◆ **What you need to do**
1 > Using the Fast Grants article, decide whether each statement agrees with it, answering yes or no and quoting the exact words that settle it: (a) Fast Grants was launched in April 2020; (b) Patrick Hsu was the CEO of Stripe; (c) Fast Grants aimed to respond to grant applications within one month.
2 > Carry the Fast Grants article forward, picking up right after its final sentence.

= Fast Grants =

Research charity in the United States

Fast Grants was a charitable initiative administered by the Mercatus Center that distributed funding for COVID-19-related research during the COVID-19 pandemic.

== History ==
Fast Grants was launched in April 2020 by Tyler Cowen, director of the Mercatus Center and economics professor at George Mason University; Patrick Collison, co-founder and CEO of online payment processing platform Stripe; and Patrick Hsu, a bioengineering professor at the University of California, Berkeley, with the stated purpose of providing funding to researchers more quickly than traditional science funding mechanisms.

== Support ==
The project was supported by donations from Arnold Ventures, The Audacious Project, The Chan Zuckerberg Initiative, John Collison, Patrick Collison, Crankstart, Jack Dorsey, Kim and Scott Farquhar, Paul Graham, Reid Hoffman, Fiona McKean and Tobias Lütke, Yuri and Julia Milner, Elon Musk, Crystal and Chris Sacca, Schmidt Futures, and others.

== Grants ==
Fast Grants provided funding of $10,000-$500,000 per project and aimed to respond to grant applications within two weeks.

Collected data
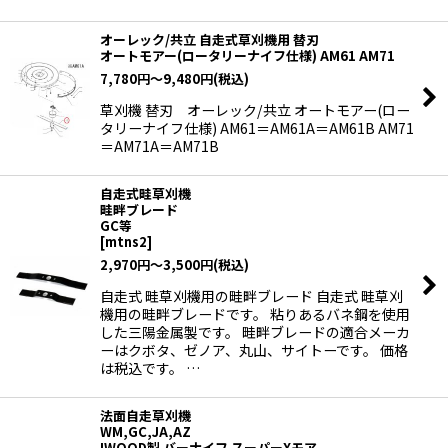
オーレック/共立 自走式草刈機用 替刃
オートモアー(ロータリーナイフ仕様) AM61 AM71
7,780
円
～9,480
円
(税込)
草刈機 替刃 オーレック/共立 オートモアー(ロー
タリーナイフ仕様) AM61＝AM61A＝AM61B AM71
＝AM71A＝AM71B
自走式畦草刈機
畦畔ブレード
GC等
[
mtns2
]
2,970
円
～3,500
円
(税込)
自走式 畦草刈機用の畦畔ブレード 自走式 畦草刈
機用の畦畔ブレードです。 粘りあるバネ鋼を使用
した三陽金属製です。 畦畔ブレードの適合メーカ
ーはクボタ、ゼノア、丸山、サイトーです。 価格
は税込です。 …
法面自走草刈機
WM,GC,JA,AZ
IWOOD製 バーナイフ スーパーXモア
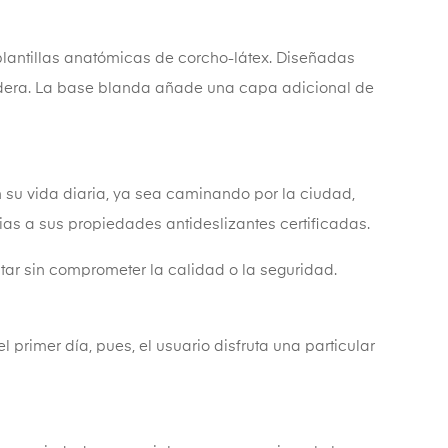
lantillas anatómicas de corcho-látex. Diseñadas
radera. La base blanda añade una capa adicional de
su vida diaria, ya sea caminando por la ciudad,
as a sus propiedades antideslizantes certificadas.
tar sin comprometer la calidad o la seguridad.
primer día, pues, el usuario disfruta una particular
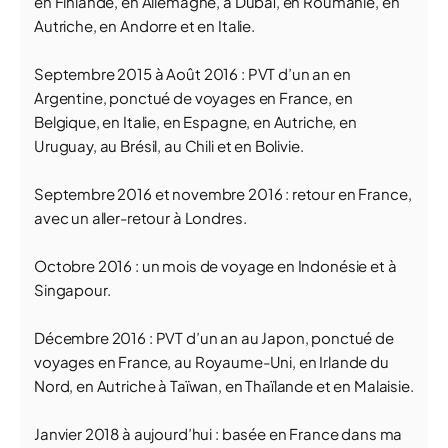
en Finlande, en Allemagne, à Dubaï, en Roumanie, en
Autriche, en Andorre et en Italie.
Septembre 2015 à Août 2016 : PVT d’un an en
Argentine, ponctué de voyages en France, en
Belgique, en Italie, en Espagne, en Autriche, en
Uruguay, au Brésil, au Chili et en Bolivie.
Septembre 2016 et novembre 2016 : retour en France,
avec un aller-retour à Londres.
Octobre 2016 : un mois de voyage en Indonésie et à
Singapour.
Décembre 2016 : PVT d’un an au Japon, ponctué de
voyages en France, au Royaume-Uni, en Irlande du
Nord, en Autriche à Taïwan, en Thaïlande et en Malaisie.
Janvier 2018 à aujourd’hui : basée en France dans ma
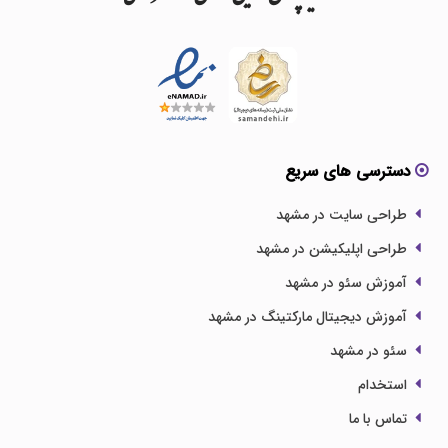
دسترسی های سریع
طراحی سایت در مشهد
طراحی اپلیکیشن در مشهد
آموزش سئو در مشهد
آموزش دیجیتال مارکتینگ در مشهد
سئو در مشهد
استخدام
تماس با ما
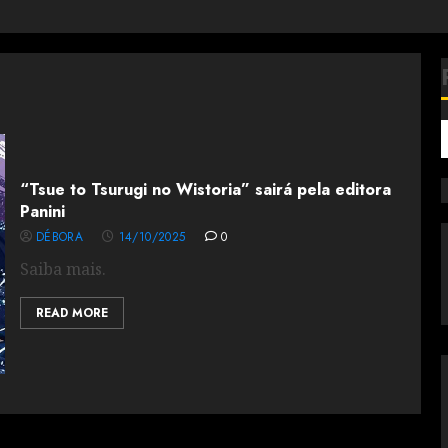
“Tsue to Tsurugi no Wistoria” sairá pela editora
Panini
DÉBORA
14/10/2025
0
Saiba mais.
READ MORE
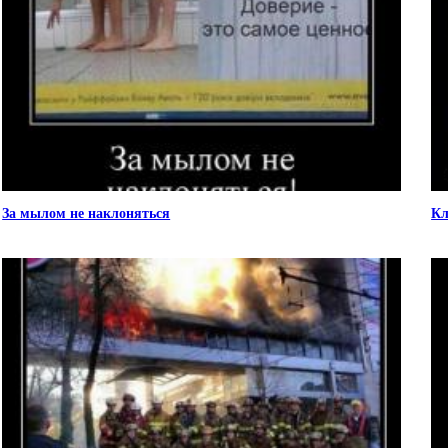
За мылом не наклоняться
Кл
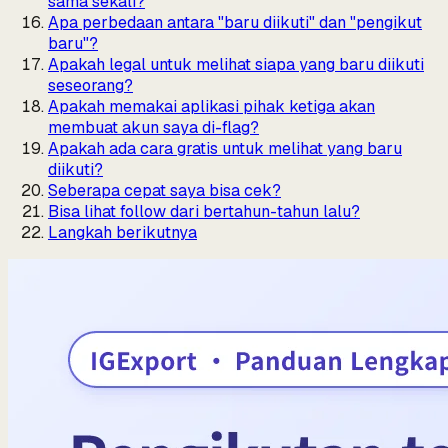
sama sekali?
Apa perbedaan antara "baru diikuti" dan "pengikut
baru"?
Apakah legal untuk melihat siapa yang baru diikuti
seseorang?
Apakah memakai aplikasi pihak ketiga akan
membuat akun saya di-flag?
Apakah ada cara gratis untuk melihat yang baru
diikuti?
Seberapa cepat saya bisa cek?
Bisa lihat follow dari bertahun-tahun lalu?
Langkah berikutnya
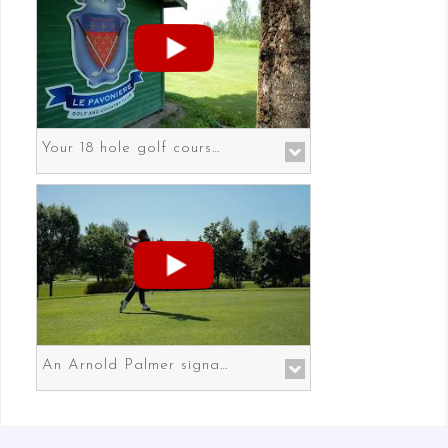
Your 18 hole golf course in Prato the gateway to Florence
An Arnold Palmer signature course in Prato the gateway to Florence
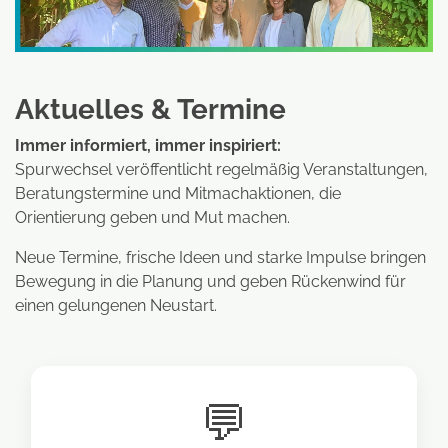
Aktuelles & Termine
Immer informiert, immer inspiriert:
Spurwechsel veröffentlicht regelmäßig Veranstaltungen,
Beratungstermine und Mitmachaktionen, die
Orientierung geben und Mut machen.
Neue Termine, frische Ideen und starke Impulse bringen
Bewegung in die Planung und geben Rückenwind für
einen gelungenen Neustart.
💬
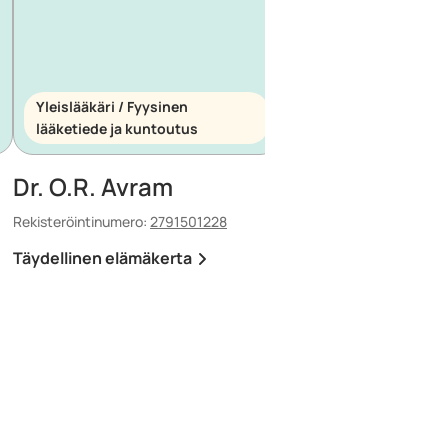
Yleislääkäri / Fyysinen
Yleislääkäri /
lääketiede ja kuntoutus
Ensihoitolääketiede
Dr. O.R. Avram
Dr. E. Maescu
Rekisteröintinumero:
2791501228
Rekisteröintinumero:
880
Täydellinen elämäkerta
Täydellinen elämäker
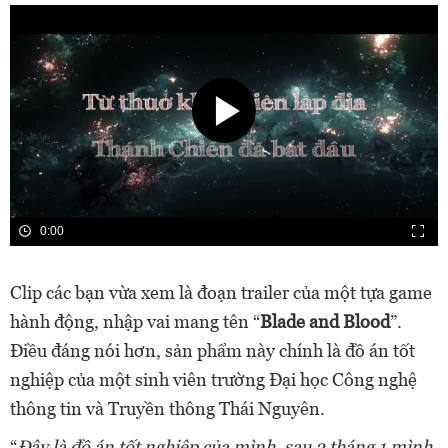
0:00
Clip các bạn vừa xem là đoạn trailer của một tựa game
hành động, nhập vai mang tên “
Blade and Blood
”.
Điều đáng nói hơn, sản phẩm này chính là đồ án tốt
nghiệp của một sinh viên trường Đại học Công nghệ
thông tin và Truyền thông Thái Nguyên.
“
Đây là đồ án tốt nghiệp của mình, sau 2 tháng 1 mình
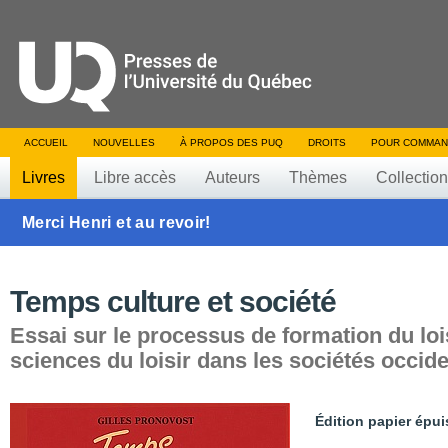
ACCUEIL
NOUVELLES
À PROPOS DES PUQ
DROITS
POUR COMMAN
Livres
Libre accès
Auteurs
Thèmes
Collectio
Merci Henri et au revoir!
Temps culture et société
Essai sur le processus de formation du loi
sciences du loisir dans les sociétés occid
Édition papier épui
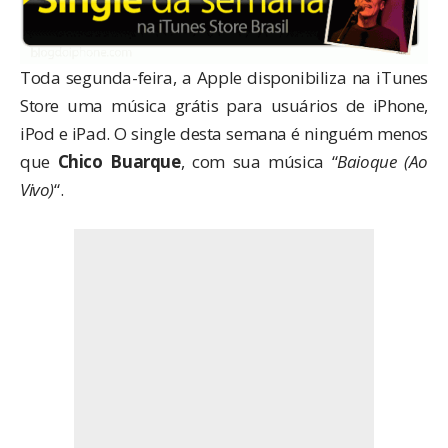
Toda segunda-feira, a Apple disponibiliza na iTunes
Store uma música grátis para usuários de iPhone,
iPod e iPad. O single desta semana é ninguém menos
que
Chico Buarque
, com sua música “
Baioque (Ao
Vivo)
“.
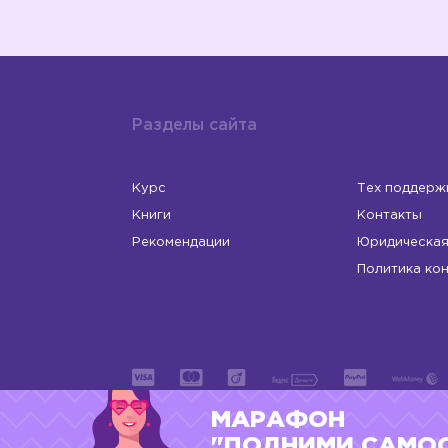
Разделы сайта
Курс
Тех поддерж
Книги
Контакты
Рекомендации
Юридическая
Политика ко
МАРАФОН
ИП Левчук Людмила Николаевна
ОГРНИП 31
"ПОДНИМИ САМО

◆ **Solved tasks**
1 >
(a) Yes: "Fast Grants was launched in April 2020"
(b) No: "Patrick Collison, co-founder and CEO of online payment processing platform Stripe; and Patrick Hsu, a bioengineering professor at the University of California, Berkeley"
(c) No: "aimed to respond to grant applications within two weeks"

2 >
As of April 2021, Fast Grants had awarded 250 grants totaling more than $50 million to researchers working on COVID-19 related projects, including testing, clinical work, surveillance, virology, drug development and trials, and PPE. Fast Grants provided initial funding for SalivaDirect, the saliva test used in the NBA “bubble” in Orlando during the 2020 season. Other notable grant recipients included Addgene, the Center for Open Science, Susan Athey, Carolyn Bertozzi, Catherine Blish, Pamela Bjorkman, Susan Daniel, Barbara Engelhardt, Laura Esserman, Judith Frydman, Amy Gladfelter, Eva Harris, Akiko Iwasaki, Kevin Kain, Yoshihiro Kawaoka, Nevan Krogan, Ronald Levy, Allison McGeer, Miriam Merad, Keith Mostov, Mihai Netea, Daniel Nomura, Melanie Ott, Bradley Pentelute, Rosalind Picard, Hidde Ploegh, Angela Rasmussen, Erica Ollmann Saphire, Katherine Seley-Radtke, Erec Stebbins, Alice Ting, Alain Townsend, David Veesler, Bert Vogelstein, Tania Watts, and Qian Zhang.

As of January 2022, Fast Grants was no longer accepting applications.

== Impact ==
The Fast Grants program inspired multiple other well-funded efforts that replicate its low overhead, high impact funding model. Some examples include Norn Group's Impetus Grants for longevity research (>$34M of funding), Robert Downey Jr.'s Footprint Coalition for climate change, and Superalignment Fast Grants from OpenAI for safe AI development ($10M of funding).